• **EXCERPTED PASSAGE**
5 Design Tips for Creating an Award-Winning Infographic

By Sarah Asp Olson

5 design tips for creating an award-winning infographic

Ah, the infographic. That darling of the design department. That perennially persuasive portmanteau. 

Infographics have become increasingly important to digital marketers. According to the Content Marketing Institute’s annual B2B trend report, infographics are the fifth most used type of content marketing, up from sixth place in 2021.

But, what goes into making a good infographic? Or a great one? What about an infographic so effective that it wins awards for its awesomeness?  

In this post, we’ll break down what infographics are and how digital marketers use them. Then we’ll check in with one of our own graphic designers to get the skinny on what it takes to create an award-winning infographic. 

What Is an Infographic?

In its simplest form, an infographic is a visual representation of content. But there’s immense value in that simplicity because, as humans, we are predisposed to understand information visually. 

Not only do we comprehend text with visuals better, but images are also more likely to be stored in our long-term memory. One study found that after three days, participants remembered between 10% and 20% of what they read or heard, and 65% of what they saw visually. The use of visuals in presentations has also been shown to increase learning by 400%

Why Use Infographics?

According to the Content Marketing Institute, more than half of B2B marketers in 2022 are creating and sharing infographics as part of their content marketing strategy. Three out of 10 dubbed infographics the content asset that produced the best results. 

Why? Because they work.

  • 84% of content creators consider marketing infographics an effective piece of content.
  • An infographic is 30 times more likely to be read than an article. 
  • The use of infographics increases the drive to read by 80%. 
  • 90% of information that our brain receives is visual. 

Ready for a little test? Here’s an infographic highlighting the stats in the above list. Which one caught your eye first?  

Infographic with data about digital marketing

5 Design Tips for Creating an Award-Winning Infographic (With Examples)

Now that you’re fully convinced of the value of the infographic as part of your content-driven digital marketing strategy, let’s hand it over to m3 graphic designer extraordinaire Phil Lor. Phil has created more than 20 infographics for our clients, many of which have won awards.

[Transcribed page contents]
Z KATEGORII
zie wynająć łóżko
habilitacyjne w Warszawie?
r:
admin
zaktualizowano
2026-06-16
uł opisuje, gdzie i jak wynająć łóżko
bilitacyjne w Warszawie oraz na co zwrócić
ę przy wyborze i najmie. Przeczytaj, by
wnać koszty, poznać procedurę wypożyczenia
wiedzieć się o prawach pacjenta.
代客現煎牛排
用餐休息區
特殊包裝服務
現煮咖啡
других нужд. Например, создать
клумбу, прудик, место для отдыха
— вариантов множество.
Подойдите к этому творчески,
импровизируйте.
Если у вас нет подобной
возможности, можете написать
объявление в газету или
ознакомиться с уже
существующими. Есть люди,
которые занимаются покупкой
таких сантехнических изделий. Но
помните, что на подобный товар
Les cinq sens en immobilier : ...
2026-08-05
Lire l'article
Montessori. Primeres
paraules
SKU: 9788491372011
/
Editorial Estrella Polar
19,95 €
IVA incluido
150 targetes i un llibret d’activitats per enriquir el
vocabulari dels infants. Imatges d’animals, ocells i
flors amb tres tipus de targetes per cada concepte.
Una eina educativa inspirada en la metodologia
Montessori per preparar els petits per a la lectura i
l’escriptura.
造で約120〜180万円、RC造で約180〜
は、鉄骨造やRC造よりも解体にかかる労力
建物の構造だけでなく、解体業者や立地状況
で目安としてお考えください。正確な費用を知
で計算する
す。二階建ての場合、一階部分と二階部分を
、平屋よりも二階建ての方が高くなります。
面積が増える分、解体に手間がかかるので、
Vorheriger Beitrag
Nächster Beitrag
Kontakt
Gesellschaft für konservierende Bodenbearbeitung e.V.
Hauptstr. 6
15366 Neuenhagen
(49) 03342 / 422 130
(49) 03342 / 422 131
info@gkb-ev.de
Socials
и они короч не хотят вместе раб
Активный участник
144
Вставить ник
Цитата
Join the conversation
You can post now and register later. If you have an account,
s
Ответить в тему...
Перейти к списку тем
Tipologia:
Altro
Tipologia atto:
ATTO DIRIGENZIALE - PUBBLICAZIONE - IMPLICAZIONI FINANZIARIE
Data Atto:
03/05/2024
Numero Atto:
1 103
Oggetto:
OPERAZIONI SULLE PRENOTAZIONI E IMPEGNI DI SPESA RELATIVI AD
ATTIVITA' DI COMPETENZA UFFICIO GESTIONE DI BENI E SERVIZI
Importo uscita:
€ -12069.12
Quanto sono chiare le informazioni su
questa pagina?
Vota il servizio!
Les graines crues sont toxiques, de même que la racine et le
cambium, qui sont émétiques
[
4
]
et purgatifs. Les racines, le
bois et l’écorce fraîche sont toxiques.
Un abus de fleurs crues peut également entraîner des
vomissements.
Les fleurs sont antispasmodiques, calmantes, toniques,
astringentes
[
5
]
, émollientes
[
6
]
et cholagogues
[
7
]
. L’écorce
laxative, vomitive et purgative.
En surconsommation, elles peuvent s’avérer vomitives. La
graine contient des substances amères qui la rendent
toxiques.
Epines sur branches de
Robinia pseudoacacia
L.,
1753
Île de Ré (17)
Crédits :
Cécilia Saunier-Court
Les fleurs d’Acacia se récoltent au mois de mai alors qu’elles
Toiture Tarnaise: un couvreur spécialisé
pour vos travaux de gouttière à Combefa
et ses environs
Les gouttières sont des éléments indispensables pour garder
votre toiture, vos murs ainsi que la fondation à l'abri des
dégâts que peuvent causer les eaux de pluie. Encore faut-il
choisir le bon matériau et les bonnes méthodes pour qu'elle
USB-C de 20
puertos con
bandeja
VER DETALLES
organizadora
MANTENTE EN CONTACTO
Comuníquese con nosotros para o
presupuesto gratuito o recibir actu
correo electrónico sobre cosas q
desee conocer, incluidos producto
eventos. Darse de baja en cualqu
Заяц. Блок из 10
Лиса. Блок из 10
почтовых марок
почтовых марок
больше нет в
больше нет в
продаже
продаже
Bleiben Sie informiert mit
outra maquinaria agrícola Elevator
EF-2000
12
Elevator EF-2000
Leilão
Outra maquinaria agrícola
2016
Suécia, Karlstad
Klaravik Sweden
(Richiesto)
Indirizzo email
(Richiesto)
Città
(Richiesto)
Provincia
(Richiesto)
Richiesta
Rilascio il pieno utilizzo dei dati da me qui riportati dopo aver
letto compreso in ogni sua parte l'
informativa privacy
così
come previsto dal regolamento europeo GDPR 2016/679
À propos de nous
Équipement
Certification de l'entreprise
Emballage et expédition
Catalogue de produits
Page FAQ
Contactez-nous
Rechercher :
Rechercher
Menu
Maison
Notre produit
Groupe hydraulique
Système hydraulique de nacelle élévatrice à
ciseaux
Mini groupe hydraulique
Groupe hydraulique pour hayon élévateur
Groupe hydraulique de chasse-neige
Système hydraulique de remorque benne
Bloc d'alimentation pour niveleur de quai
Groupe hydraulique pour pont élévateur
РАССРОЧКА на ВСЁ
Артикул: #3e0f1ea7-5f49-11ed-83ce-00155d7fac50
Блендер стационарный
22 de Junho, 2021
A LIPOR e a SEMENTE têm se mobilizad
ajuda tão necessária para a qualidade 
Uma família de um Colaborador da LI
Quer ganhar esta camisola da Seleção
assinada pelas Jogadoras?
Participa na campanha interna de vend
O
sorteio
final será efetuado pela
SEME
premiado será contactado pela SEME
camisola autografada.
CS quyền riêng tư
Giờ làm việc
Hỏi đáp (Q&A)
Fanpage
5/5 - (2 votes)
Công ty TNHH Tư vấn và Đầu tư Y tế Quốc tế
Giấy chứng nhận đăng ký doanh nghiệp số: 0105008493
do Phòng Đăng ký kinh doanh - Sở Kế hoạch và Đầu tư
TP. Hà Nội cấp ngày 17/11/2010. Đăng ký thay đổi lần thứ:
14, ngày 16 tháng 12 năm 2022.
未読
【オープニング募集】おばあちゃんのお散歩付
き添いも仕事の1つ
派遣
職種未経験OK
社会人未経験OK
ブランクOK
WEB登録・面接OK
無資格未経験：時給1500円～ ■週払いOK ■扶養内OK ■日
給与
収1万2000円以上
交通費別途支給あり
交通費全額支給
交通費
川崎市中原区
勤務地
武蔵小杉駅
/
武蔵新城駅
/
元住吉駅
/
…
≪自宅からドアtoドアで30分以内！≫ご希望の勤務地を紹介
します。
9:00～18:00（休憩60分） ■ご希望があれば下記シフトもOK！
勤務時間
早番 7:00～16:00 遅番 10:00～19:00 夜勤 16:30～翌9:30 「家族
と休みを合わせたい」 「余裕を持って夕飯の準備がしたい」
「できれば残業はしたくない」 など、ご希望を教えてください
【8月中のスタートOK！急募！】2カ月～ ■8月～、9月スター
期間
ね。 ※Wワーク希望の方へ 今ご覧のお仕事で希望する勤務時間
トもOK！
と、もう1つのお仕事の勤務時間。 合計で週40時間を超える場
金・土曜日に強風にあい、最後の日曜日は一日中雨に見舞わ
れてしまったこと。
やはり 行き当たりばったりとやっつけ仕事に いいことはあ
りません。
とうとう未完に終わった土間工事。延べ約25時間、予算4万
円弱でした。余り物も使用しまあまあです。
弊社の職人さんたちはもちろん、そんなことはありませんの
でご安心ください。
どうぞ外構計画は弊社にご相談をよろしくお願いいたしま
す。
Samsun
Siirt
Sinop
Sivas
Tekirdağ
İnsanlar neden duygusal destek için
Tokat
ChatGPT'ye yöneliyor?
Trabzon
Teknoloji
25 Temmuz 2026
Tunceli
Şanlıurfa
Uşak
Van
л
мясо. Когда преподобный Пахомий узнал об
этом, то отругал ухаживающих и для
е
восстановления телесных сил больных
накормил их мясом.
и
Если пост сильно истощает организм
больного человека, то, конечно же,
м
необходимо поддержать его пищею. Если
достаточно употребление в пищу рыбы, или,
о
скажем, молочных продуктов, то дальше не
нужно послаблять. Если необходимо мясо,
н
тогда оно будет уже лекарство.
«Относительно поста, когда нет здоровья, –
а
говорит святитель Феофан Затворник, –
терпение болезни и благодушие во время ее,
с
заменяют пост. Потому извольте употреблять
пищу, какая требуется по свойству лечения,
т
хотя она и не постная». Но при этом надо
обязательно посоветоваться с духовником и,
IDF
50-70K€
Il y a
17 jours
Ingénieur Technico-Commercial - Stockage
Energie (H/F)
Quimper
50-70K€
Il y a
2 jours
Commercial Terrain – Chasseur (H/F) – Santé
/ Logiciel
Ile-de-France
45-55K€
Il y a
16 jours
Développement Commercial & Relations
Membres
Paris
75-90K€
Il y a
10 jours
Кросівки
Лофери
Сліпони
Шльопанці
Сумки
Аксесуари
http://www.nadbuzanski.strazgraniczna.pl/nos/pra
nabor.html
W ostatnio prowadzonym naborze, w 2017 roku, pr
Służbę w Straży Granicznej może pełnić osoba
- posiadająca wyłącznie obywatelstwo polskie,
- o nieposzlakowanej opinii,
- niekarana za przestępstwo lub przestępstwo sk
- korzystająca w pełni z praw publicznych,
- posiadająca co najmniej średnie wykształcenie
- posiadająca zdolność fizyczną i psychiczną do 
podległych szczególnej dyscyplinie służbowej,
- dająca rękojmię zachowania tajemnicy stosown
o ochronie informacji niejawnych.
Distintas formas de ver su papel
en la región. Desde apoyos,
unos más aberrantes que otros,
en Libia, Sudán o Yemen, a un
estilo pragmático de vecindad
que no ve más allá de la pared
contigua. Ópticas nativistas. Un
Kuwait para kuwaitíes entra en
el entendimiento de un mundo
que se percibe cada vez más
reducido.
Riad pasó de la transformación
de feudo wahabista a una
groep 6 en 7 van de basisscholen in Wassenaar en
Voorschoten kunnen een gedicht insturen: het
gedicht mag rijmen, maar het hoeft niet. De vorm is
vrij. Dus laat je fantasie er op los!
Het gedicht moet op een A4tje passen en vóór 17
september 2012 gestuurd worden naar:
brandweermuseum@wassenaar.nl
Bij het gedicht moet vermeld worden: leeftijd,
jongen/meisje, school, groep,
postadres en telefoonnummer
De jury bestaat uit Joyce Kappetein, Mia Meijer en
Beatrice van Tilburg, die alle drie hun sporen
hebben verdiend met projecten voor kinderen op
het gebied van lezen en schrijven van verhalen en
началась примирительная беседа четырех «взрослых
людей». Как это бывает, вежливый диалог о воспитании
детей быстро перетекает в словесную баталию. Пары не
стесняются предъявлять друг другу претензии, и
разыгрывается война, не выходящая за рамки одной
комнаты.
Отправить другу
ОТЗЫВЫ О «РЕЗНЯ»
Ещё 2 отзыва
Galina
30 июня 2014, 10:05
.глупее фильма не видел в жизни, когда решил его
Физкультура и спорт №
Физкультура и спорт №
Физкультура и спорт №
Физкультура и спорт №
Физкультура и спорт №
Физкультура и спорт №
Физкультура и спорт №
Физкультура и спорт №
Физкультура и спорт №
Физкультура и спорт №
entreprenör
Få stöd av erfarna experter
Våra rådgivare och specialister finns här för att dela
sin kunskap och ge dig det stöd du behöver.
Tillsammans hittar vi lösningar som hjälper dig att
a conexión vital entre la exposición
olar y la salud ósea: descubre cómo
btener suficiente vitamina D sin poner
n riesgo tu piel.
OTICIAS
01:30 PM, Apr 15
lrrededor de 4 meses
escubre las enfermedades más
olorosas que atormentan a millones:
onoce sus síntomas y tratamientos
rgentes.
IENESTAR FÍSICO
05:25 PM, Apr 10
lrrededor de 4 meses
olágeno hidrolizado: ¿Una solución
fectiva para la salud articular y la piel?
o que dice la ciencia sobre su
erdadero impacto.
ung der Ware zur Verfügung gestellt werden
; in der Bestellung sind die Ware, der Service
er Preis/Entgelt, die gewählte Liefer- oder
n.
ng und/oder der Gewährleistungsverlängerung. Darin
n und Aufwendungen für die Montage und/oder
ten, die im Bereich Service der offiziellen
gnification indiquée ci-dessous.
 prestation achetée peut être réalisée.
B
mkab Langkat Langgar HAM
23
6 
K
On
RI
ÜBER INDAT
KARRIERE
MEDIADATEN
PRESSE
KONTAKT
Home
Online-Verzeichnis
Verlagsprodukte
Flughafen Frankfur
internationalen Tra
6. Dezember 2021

• **WHAT TO DO**
1 - Quote the infographic design article word for word. Begin with "Not only do" and end after "piece of content.".
2 - According to the infographic design article, how many infographics has Phil Lor created for clients?

• **TASK-BY-TASK SOLUTIONS**
1 -
Not only do we comprehend text with visuals better, but images are also more likely to be stored in our long-term memory. One study found that after three days, participants remembered between 10% and 20% of what they read or heard, and 65% of what they saw visually. The use of visuals in presentations has also been shown to increase learning by 400%

Why Use Infographics?

According to the Content Marketing Institute, more than half of B2B marketers in 2022 are creating and sharing infographics as part of their content marketing strategy. Three out of 10 dubbed infographics the content asset that produced the best results. 

Why? Because they work.

  • 84% of content creators consider marketing infographics an effective piece of content.

2 - More than 20.